#### Supplied material ####
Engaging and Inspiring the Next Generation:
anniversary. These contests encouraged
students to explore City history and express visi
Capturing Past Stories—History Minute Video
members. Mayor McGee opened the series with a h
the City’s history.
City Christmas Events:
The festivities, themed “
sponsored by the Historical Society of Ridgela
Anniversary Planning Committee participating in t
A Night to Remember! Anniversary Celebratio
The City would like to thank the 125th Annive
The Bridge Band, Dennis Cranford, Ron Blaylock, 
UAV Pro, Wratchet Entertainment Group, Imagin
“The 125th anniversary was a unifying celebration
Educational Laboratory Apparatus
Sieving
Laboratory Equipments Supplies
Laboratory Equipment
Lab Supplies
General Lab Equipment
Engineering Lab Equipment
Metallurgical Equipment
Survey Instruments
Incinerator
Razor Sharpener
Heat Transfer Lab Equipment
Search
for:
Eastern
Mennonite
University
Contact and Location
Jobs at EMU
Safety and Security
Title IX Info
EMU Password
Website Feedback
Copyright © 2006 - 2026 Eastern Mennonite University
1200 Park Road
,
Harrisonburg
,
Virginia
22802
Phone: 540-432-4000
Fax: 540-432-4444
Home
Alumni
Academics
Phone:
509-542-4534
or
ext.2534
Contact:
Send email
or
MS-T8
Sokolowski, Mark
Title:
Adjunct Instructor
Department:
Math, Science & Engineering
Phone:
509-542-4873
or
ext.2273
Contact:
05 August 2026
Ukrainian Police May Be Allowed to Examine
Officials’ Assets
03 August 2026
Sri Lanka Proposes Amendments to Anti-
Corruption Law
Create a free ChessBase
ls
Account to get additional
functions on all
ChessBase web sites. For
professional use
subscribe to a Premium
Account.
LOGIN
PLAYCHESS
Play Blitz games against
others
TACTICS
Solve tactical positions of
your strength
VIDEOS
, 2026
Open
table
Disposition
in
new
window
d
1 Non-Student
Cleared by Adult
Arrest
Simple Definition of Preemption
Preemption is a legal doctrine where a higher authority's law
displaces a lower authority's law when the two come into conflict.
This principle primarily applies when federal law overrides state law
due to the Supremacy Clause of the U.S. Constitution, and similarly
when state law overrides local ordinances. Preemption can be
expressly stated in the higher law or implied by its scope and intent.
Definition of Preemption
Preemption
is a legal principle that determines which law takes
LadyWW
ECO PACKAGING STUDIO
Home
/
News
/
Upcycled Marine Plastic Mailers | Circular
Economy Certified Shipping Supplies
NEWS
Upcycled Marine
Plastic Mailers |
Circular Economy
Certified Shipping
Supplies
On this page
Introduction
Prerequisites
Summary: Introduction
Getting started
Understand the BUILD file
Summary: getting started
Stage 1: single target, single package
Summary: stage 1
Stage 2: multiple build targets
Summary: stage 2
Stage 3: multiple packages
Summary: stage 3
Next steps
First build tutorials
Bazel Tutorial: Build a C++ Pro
####
§ **What the exercise asks**
Transcribe each entry word for word.

§ **Answer for this exercise**
Engaging and Inspiring the Next Generation:
anniversary. These contests encouraged
students to explore City history and express visi
Capturing Past Stories—History Minute Video
members. Mayor McGee opened the series with a h
the City’s history.
City Christmas Events:
The festivities, themed “
sponsored by the Historical Society of Ridgela
Anniversary Planning Committee participating in t
A Night to Remember! Anniversary Celebratio
The City would like to thank the 125th Annive
The Bridge Band, Dennis Cranford, Ron Blaylock, 
UAV Pro, Wratchet Entertainment Group, Imagin
“The 125th anniversary was a unifying celebration
Educational Laboratory Apparatus
Sieving
Laboratory Equipments Supplies
Laboratory Equipment
Lab Supplies
General Lab Equipment
Engineering Lab Equipment
Metallurgical Equipment
Survey Instruments
Incinerator
Razor Sharpener
Heat Transfer Lab Equipment
Search
for:
Eastern
Mennonite
University
Contact and Location
Jobs at EMU
Safety and Security
Title IX Info
EMU Password
Website Feedback
Copyright © 2006 - 2026 Eastern Mennonite University
1200 Park Road
,
Harrisonburg
,
Virginia
22802
Phone: 540-432-4000
Fax: 540-432-4444
Home
Alumni
Academics
Phone:
509-542-4534
or
ext.2534
Contact:
Send email
or
MS-T8
Sokolowski, Mark
Title:
Adjunct Instructor
Department:
Math, Science & Engineering
Phone:
509-542-4873
or
ext.2273
Contact:
05 August 2026
Ukrainian Police May Be Allowed to Examine
Officials’ Assets
03 August 2026
Sri Lanka Proposes Amendments to Anti-
Corruption Law
Create a free ChessBase
ls
Account to get additional
functions on all
ChessBase web sites. For
professional use
subscribe to a Premium
Account.
LOGIN
PLAYCHESS
Play Blitz games against
others
TACTICS
Solve tactical positions of
your strength
VIDEOS
, 2026
Open
table
Disposition
in
new
window
d
1 Non-Student
Cleared by Adult
Arrest
Simple Definition of Preemption
Preemption is a legal doctrine where a higher authority's law
displaces a lower authority's law when the two come into conflict.
This principle primarily applies when federal law overrides state law
due to the Supremacy Clause of the U.S. Constitution, and similarly
when state law overrides local ordinances. Preemption can be
expressly stated in the higher law or implied by its scope and intent.
Definition of Preemption
Preemption
is a legal principle that determines which law takes
LadyWW
ECO PACKAGING STUDIO
Home
/
News
/
Upcycled Marine Plastic Mailers | Circular
Economy Certified Shipping Supplies
NEWS
Upcycled Marine
Plastic Mailers |
Circular Economy
Certified Shipping
Supplies
On this page
Introduction
Prerequisites
Summary: Introduction
Getting started
Understand the BUILD file
Summary: getting started
Stage 1: single target, single package
Summary: stage 1
Stage 2: multiple build targets
Summary: stage 2
Stage 3: multiple packages
Summary: stage 3
Next steps
First build tutorials
Bazel Tutorial: Build a C++ Pro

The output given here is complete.